¿A QUIÉN LE INTERESA LA DEMOCRACIA?
Es curioso observar cómo los grandes defensores del voto de las mayorías se asustan cuando éstas no les favorecen y lo atribuyen a malignas manipulaciones o estupidez de la gente, pero siguen defendiendo, en el caso propio, la sabiduría del pueblo. Mis amigos populistas de izquierda se asustan y se escandalizan cuando el pueblo decide votar por la derecha, por ejemplo, por Milei en Argentina o Bolsonaro en Brasil, pero aplauden cuando gana un populista de izquierda y pregonan por todos los medios la sapiencia popular. La realidad es que, como alguna vez me dijo mi maestro Émile Poulat: “la gran fuerza y la gran debilidad de la democracia, es que su voto vale lo mismo que el del borrachito de la esquina”. Y así funciona esto. Pero atribuirle una personalidad única y uniforme al pueblo es estirar un poco el argumento. Sin embargo, los políticos beneficiados por el voto mayoritario así lo utilizan: “el pueblo quiso esto”, “el pueblo quiso lo otro”, etc. Pero salvo referéndums específicos, donde a la gente se le pregunta algo concreto, es difícil afirmar lo que “el pueblo” quiere. Y aún si pudiéramos saberlo, también hay que tomar en cuenta que “el pueblo” (esa entelequia a la que algunos le atribuyen una voluntad específica) cambia muy fácilmente de opinión y se deja llevar por promesas, ilusiones, espejismos y pregones de toda índole; el resultado es que un día votan por una cosa y otro por su exacto contrario. Las razones son muchas y muy variadas, pero lo cierto es que hay una extrema volatilidad en el voto. En suma, el pueblo es voluble y fácilmente influenciable. Miren si no, en México hemos pasado de un populista de derecha (Vicente Fox), a un Demócrata cristiano (Felipe Calderón), a un joven representante de la vieja guardia nacional tecnocrática (Enrique Peña), a un populista nacional-revolucionario (Andrés López) y ahora a una populista de izquierda. ¿Podemos decir que en todos estos casos el pueblo siempre tuvo la razón? ¿O dejamos atrás esa retórica y nos concentramos en los vaivenes del voto de la gente o en los que, más allá del voto duro de los partidos, cambian cada sexenio?
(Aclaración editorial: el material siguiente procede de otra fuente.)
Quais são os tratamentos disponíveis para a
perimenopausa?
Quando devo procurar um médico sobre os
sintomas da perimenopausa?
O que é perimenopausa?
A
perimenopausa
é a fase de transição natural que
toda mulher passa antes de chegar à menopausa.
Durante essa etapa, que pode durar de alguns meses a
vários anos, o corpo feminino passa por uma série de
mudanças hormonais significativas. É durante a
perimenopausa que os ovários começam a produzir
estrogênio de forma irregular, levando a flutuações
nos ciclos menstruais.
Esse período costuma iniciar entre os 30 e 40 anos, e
Luego, ¿atribuimos este fenómeno a nuestra idiosincrasia nacional o lo explicamos como un fenómeno global? ¿Es específico de nuestra época o siempre ha existido? Las señales, me parece, son claras, aunque intermitentes. Cuando hablamos de democracia popular, esa que se remite al pueblo, pero que suele terminar en una élite burocrática y de oportunistas que hablan en su nombre, no estamos hablando de la misma democracia liberal que se construyó desde hace dos siglos y que está ligada a valores muy específicos desarrollados en lo que ahora llamamos derechos humanos y que tienen sus primeras expresiones en las revoluciones americana y francesa. De ahí han partido otras exigencias plasmadas en reivindicaciones plasmadas en lo que llamamos el Estado constitucional de derecho, donde se garantizan las libertades y derechos no sólo de la mayoría, sino también de las minorías. Son, por supuesto, derechos emanados del liberalismo, que han dado pauta, dada su imperfección, a reivindicaciones sociales, mismas que han sido incorporadas paulatinamente, aunque muchas veces con tropiezos. Pero hasta ahora, son esos derechos los que han permitido construir sociedades crecientemente democráticas.
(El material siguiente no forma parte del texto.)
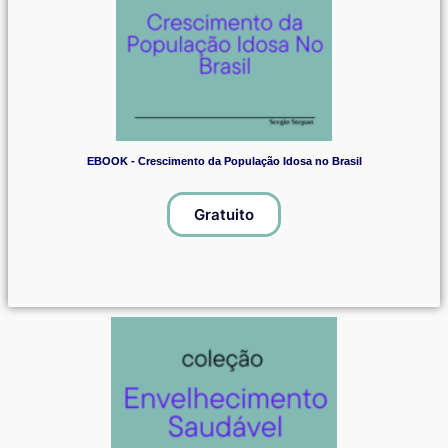
EBOOK - Crescimento da População Idosa no Brasil
Gratuito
Esa visión del mundo es la que ahora está cuestionada, nuevamente podríamos decir, porque ya lo fue a principios del siglo pasado por el fascismo, el nazismo y el bolchevismo, todas ideologías autoritarias y totalitarias, contrarias al espíritu liberal. El populismo, como digno heredero del fascismo, no hace más que reproducir la vieja crítica y anteponer un modelo similar de gestión. Y ya, hace casi un siglo, los pueblos cayeron en la tentación del poder omnímodo del líder o de las élites burocráticas. El menosprecio a la democracia parlamentaria, a los contrapesos necesarios al poder, a la necesaria rendición de cuentas y la transparencia para evitar abusos y corrupción, está llevando a muchas naciones al abandono de esta tradición liberal, ligada a los derechos humanos (políticos, sociales, económicos, sexuales, etc.) y a nuevas formas de autoritarismo y autocracia. No hay entonces que extrañarnos o asustarnos por votos insensatos en Gran Bretaña (como el del Brexit), el de Argentina (con Milei), o el de Trump, en Estados Unidos. Y es quizás tiempo de que empecemos a vernos en ese espejo.